The top three things that you should be concerned about (with a proposed effective date of January 1, 2022) are as follows:
- The basis step-up for capital assets at death will be partially eliminated. Instead, bequests of appreciated property would be treated as taxable realization events and would subject the decedent's estate to immediate income tax at increased ordinary rates. Certain exclusions apply to bequests to charity and surviving spouses and for bequests of tangible personal property (excluding collectibles).
- Gifts of appreciated property would also be realization events and would subject the donor to immediate income tax, subject to the exclusions discussed above.

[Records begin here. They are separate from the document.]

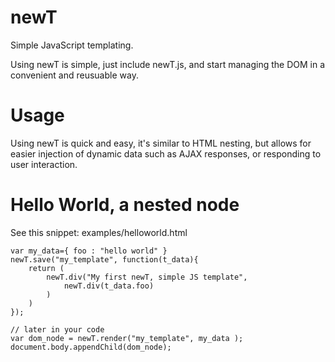 newT
====

Simple JavaScript templating.


Using newT is simple, just include newT.js, and start managing the DOM in a convenient and reusuable way.


Usage
====
Using newT is quick and easy, it's similar to HTML nesting, but allows for easier injection of 
dynamic data such as AJAX responses, or responding to user interaction.


Hello World, a nested node
=======

See this snippet:  examples/helloworld.html

    var my_data={ foo : "hello world" }
    newT.save("my_template", function(t_data){
        return (
            newT.div("My first newT, simple JS template",
                newT.div(t_data.foo)
            )
        )
    });

    // later in your code
    var dom_node = newT.render("my_template", my_data );
    document.body.appendChild(dom_node);
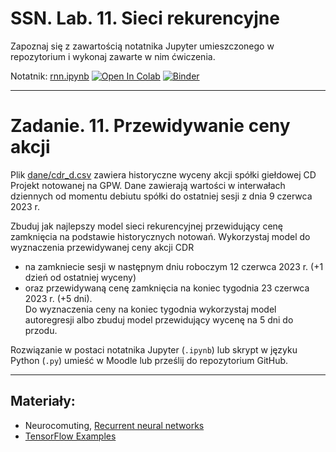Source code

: # SSN. Lab. 11. Sieci rekurencyjne

Zapoznaj się z zawartością notatnika Jupyter umieszczonego w repozytorium  i wykonaj zawarte w nim ćwiczenia.

Notatnik: [rnn.ipynb](https://github.com/IS-UMK/ssn_lab_11/blob/master/rnn.ipynb)
[![Open In Colab](https://colab.research.google.com/assets/colab-badge.svg)](https://colab.research.google.com/github/IS-UMK/ssn_lab_11/blob/master/rnn.ipynb) [![Binder](https://mybinder.org/badge_logo.svg)](https://mybinder.org/v2/gh/IS-UMK/ssn_lab_11/master?filepath=rnn.ipynb)

---

# Zadanie. 11. Przewidywanie ceny akcji

Plik [dane/cdr_d.csv](dane/cdr_d.csv) zawiera historyczne wyceny akcji spółki giełdowej CD Projekt notowanej na GPW. Dane zawierają wartości w interwałach dziennych od momentu debiutu spółki do ostatniej sesji z dnia 9 czerwca 2023 r. 

Zbuduj jak najlepszy model sieci rekurencyjnej przewidujący cenę zamknięcia na podstawie historycznych notowań. 
Wykorzystaj model do wyznaczenia przewidywanej ceny akcji CDR 
* na zamkniecie sesji w następnym dniu roboczym 12 czerwca 2023 r. (+1 dzień od ostatniej wyceny) 
* oraz przewidywaną cenę zamknięcia na koniec tygodnia 23 czerwca 2023 r. (+5 dni). <br>Do wyznaczenia ceny na koniec tygodnia  wykorzystaj model autoregresji albo zbuduj model przewidujący wycenę na 5 dni do przodu.

Rozwiązanie w postaci notatnika Jupyter (``.ipynb``) lub skrypt w języku Python (``.py``) umieść w Moodle lub prześlij do repozytorium GitHub.

---
## Materiały:

* Neurocomuting, [Recurrent neural networks](https://julien-vitay.net/lecturenotes-neurocomputing/3-deeplearning/9-RNN.html)
* [TensorFlow Examples](https://github.com/tensorflow/examples/tree/master/courses/udacity_intro_to_tensorflow_for_deep_learning)



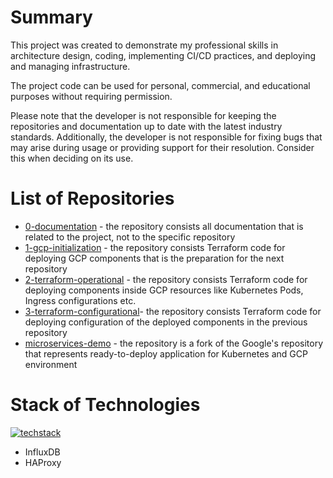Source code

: # Summary
This project was created to demonstrate my professional skills in architecture design, coding, implementing CI/CD practices, and deploying and managing infrastructure.

The project code can be used for personal, commercial, and educational purposes without requiring permission.

Please note that the developer is not responsible for keeping the repositories and documentation up to date with the latest industry standards. Additionally, the developer is not responsible for fixing bugs that may arise during usage or providing support for their resolution. Consider this when deciding on its use.

# List of Repositories
- [0-documentation](https://github.com/devops-skill-demonstration/0-documentation) - the repository consists all documentation that is related to the project, not to the specific repository
- [1-gcp-initialization](https://github.com/devops-skill-demonstration/1-gcp-initialization) - the repository consists Terraform code for deploying GCP components that is the preparation for the next repository
- [2-terraform-operational](https://github.com/devops-skill-demonstration/2-terraform-operational) - the repository consists Terraform code for deploying components inside GCP resources like Kubernetes Pods, Ingress configurations etc.
- [3-terraform-configurational](https://github.com/devops-skill-demonstration/3-terraform-configurational)- the repository consists Terraform code for deploying configuration of the deployed components in the previous repository
- [microservices-demo](https://github.com/devops-skill-demonstration/microservices-demo) - the repository is a fork of the Google's repository that represents ready-to-deploy application for Kubernetes and GCP environment

# Stack of Technologies
[![techstack](https://skillicons.dev/icons?i=terraform,kubernetes,grafana,prometheus,gcp,gitlab,docker&theme=light)](https://skillicons.dev)
- InfluxDB
- HAProxy
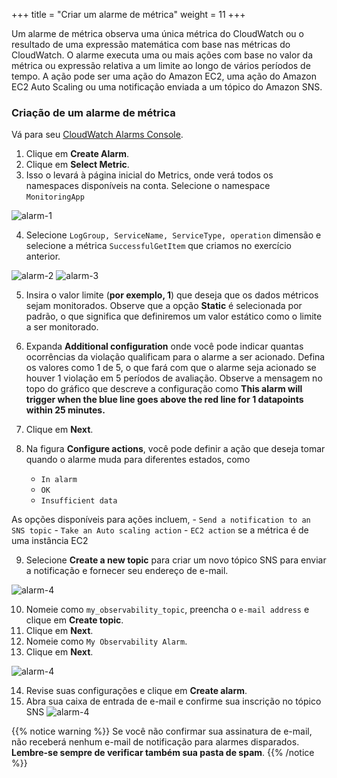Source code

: +++
title = "Criar um alarme de métrica"
weight = 11
+++

Um alarme de métrica observa uma única métrica do CloudWatch ou o resultado de uma expressão matemática com base nas métricas do CloudWatch. O alarme executa uma ou mais ações com base no valor da métrica ou expressão relativa a um limite ao longo de vários períodos de tempo. A ação pode ser uma ação do Amazon EC2, uma ação do Amazon EC2 Auto Scaling ou uma notificação enviada a um tópico do Amazon SNS.

### Criação de um alarme de métrica

Vá para seu [CloudWatch Alarms Console](https://console.aws.amazon.com/cloudwatch/home?#alarmsV2:).

1. Clique em **Create Alarm**.
1. Clique em **Select Metric**.
1. Isso o levará à página inicial do Metrics, onde verá todos os namespaces disponíveis na conta. Selecione o namespace `MonitoringApp`

![alarm-1](/images/alarm_1.png?width=60pc)

4. Selecione `LogGroup, ServiceName, ServiceType, operation` dimensão e selecione a métrica `SuccessfulGetItem` que criamos no exercício anterior.

![alarm-2](/images/alarm_2.png?width=60pc)
![alarm-3](/images/alarm_3.png?width=60pc)

5. Insira o valor limite (**por exemplo, 1**) que deseja que os dados métricos sejam monitorados. Observe que a opção **Static** é selecionada por padrão, o que significa que definiremos um valor estático como o limite a ser monitorado.

6. Expanda **Additional configuration** onde você pode indicar quantas ocorrências da violação qualificam para o alarme a ser acionado. Defina os valores como 1 de 5, o que fará com que o alarme seja acionado se houver 1 violação em 5 períodos de avaliação. Observe a mensagem no topo do gráfico que descreve a configuração como **This alarm will trigger when the blue line goes above the red line for 1 datapoints within 25 minutes.**

7. Clique em **Next**.

8. Na figura **Configure actions**, você pode definir a ação que deseja tomar quando o alarme muda para diferentes estados, como

   - `In alarm`
   - `OK`
   - `Insufficient data`

As opções disponíveis para ações incluem, - `Send a notification to an SNS topic` - `Take an Auto scaling action` - `EC2 action` se a métrica é de uma instância EC2

9. Selecione **Create a new topic** para criar um novo tópico SNS para enviar a notificação e fornecer seu endereço de e-mail.

![alarm-4](/images/alarm_4.png?width=50pc)

10. Nomeie como `my_observability_topic`, preencha o `e-mail address` e clique em **Create topic**.
11. Clique em **Next**.
12. Nomeie como `My Observability Alarm`.
13. Clique em **Next**.

![alarm-4](/images/alarm_name.png?width=50pc)

14. Revise suas configurações e clique em **Create alarm**.
15. Abra sua caixa de entrada de e-mail e confirme sua inscrição no tópico SNS
    ![alarm-4](/images/alarm_confirm.png?width=50pc)

{{% notice warning %}}
Se você não confirmar sua assinatura de e-mail, não receberá nenhum e-mail de notificação para alarmes disparados. **Lembre-se sempre de verificar também sua pasta de spam**.
{{% /notice %}}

The donee would receive a carry-over basis for any property counted against the donor's $1,000,000 exclusion from gain recognition.

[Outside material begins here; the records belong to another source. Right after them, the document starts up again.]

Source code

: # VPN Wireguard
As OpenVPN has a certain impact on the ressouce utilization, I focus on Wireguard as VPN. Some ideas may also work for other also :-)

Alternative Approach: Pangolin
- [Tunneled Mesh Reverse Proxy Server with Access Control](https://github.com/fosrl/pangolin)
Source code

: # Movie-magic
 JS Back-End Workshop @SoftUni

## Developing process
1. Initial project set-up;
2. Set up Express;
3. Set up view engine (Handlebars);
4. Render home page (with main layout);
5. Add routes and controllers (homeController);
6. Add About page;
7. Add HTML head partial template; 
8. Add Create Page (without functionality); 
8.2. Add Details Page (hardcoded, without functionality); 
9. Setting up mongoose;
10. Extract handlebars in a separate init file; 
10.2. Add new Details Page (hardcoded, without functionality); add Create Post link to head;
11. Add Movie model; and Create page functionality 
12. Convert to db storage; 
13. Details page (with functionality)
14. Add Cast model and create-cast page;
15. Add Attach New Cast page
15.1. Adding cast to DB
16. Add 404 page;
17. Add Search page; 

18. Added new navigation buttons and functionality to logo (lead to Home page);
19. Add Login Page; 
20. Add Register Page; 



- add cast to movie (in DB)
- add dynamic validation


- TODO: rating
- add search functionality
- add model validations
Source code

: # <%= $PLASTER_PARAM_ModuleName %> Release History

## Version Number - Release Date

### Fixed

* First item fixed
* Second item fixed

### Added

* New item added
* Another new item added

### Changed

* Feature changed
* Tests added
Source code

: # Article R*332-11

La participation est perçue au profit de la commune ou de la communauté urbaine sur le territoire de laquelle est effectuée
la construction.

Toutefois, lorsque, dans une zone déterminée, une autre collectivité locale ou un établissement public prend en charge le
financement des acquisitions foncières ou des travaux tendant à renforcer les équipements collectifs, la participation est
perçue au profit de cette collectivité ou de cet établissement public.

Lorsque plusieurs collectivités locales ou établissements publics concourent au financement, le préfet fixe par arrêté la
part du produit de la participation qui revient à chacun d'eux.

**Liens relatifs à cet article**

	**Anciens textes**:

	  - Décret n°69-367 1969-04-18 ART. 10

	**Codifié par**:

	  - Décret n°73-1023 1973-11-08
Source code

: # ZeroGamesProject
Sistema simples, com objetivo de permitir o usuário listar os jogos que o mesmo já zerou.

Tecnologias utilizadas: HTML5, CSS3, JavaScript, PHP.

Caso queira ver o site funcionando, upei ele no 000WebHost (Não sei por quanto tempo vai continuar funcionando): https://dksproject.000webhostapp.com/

- Valuation discounts on transfers of partial interests in family companies and other small businesses will be eliminated.
The result is a death tax (albeit couched as an income tax) for decedents whose estates exceed $1,000,000 (including non-probate assets that have not already been transferred out of the estate). When the estate tax exemption reverts back to $5,000,000, individuals with estates of over $5,000,000 (indexed for inflation) that die on or after January 1, 2026 could be hit with both income tax and estate tax—at a very high combined rate—on a portion of their estates.
In light of these proposed reforms, there are some actions you may be able to take before the end of the year to reduce your ultimate tax burden:
- Move life insurance policies into an irrevocable life insurance trust to avoid subjecting the death benefits to tax in your estate.
- Donate highly appreciated property to your intended beneficiaries or an irrevocable trust for their benefit.
- If you own a closely-held business interest, consider donating a minority interest to your intended beneficiaries or an irrevocable trust for their benefit to take advantage of valuation discounts and the current gift tax exemption amount.
- If you are out of gift tax exemptions, sell a minority interest in a small business or family-owned entity to an Intentionally Defective Grantor Trust (an "IDGT") or a Grantor Retained Annuity Trust (a "GRAT") at a valuation discount.